*Problem statement*. Your answer should repeat every line of the records below in which the word "home" appears.

= = = = = = =

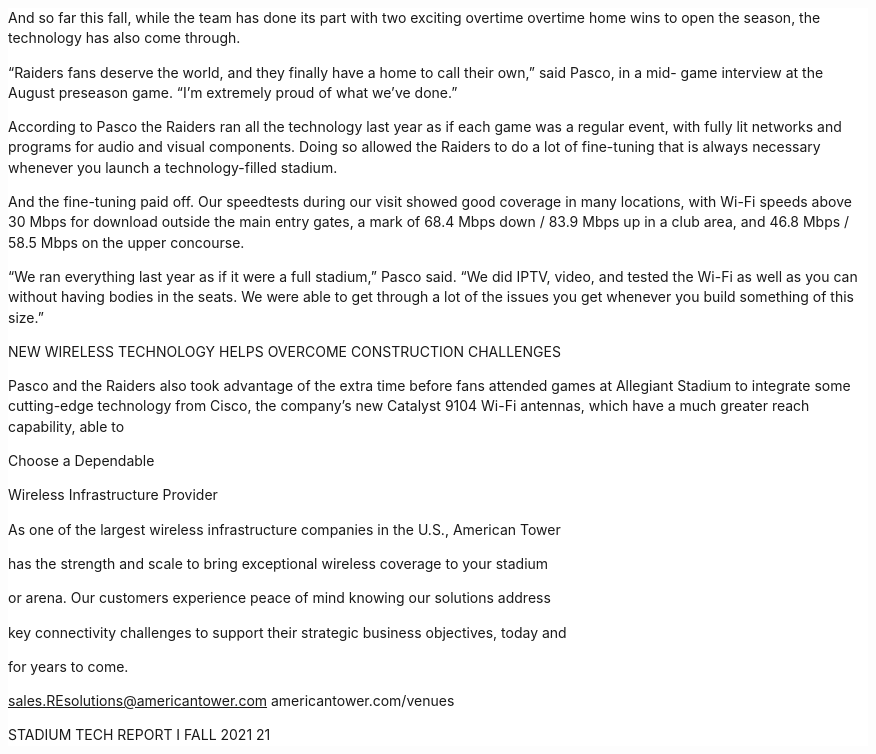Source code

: And so far this fall, while the team has done its part
with two exciting overtime overtime home wins to open
the season, the technology has also come through.

“Raiders fans deserve the world, and they finally
have a home to call their own,” said Pasco, in a mid-
game interview at the August preseason game. “I’m
extremely proud of what we’ve done.”

According to Pasco the Raiders ran all the technology
last year as if each game was a regular event, with
fully lit networks and programs for audio and visual
components. Doing so allowed the Raiders to do a lot
of fine-tuning that is always necessary whenever you
launch a technology-filled stadium.

And the fine-tuning paid off. Our speedtests during our
visit showed good coverage in many locations, with
Wi-Fi speeds above 30 Mbps for download outside the
main entry gates, a mark of 68.4 Mbps down / 83.9 Mbps
up in a club area, and 46.8 Mbps / 58.5 Mbps on the
upper concourse.

“We ran everything last year as if it were a full stadium,”
Pasco said. “We did IPTV, video, and tested the Wi-Fi
as well as you can without having bodies in the seats.
We were able to get through a lot of the issues you get
whenever you build something of this size.”

NEW WIRELESS TECHNOLOGY HELPS OVERCOME
CONSTRUCTION CHALLENGES

Pasco and the Raiders also took advantage of the extra
time before fans attended games at Allegiant Stadium
to integrate some cutting-edge technology from Cisco,
the company’s new Catalyst 9104 Wi-Fi antennas,
which have a much greater reach capability, able to

Choose
a Dependable

Wireless Infrastructure Provider

As one of the largest wireless infrastructure companies in the U.S., American Tower

has the strength and scale to bring exceptional wireless coverage to your stadium

or arena. Our customers experience peace of mind knowing our solutions address

key connectivity challenges to support their strategic business objectives, today and

for years to come.

sales.REsolutions@americantower.com
americantower.com/venues

STADIUM TECH REPORT   I   FALL 2021     21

= = = = = = =

*Task solution*.
with two exciting overtime overtime home wins to open
have a home to call their own,” said Pasco, in a mid-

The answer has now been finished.